* Begin Input records *
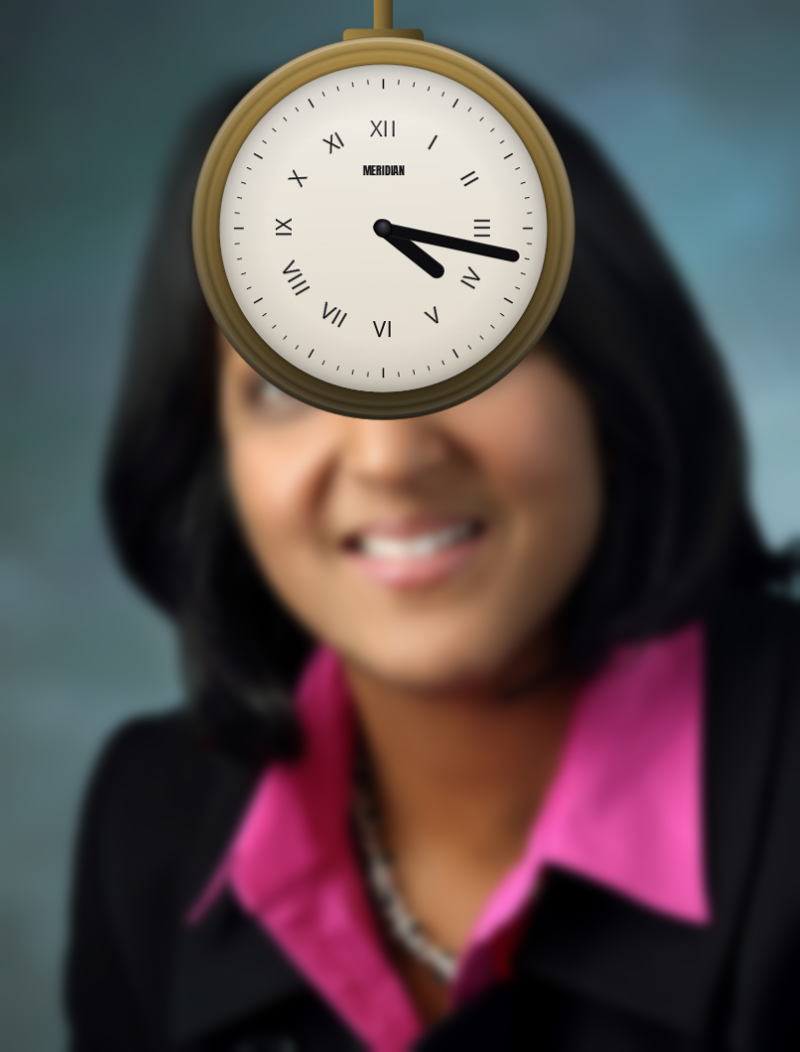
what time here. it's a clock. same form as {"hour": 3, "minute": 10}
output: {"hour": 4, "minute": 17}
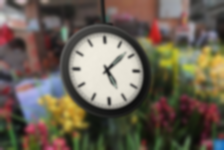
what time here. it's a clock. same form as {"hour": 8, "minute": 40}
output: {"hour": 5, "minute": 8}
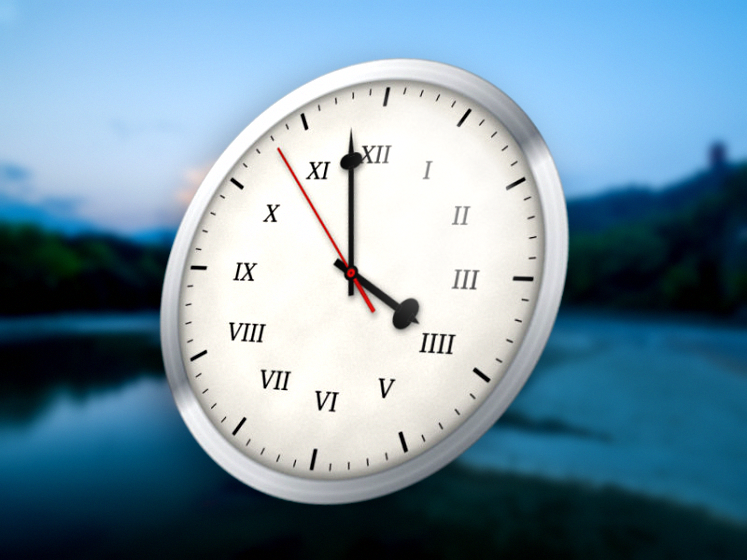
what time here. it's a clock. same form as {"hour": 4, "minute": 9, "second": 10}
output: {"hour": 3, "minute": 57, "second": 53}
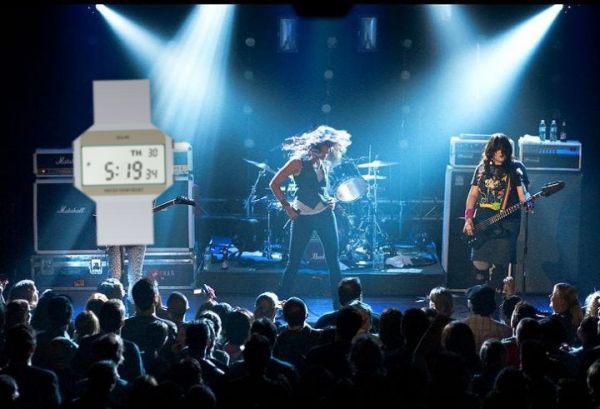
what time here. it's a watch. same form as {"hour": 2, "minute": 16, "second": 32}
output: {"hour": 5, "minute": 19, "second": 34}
* End Input records *
Problem to work on: Please convert the records above into a two-column CSV with the columns "prompt" and "time" and one row per record. Put each record's text and its answer in separate quoted fields, replace line breaks with spaces, and omit the pictures.

Exercise result:
prompt,time
"what time here. it's a clock. same form as {""hour"": 3, ""minute"": 10} output:","{""hour"": 4, ""minute"": 17}"
"what time here. it's a clock. same form as {""hour"": 8, ""minute"": 40} output:","{""hour"": 5, ""minute"": 8}"
"what time here. it's a clock. same form as {""hour"": 4, ""minute"": 9, ""second"": 10} output:","{""hour"": 3, ""minute"": 57, ""second"": 53}"
"what time here. it's a watch. same form as {""hour"": 2, ""minute"": 16, ""second"": 32} output:","{""hour"": 5, ""minute"": 19, ""second"": 34}"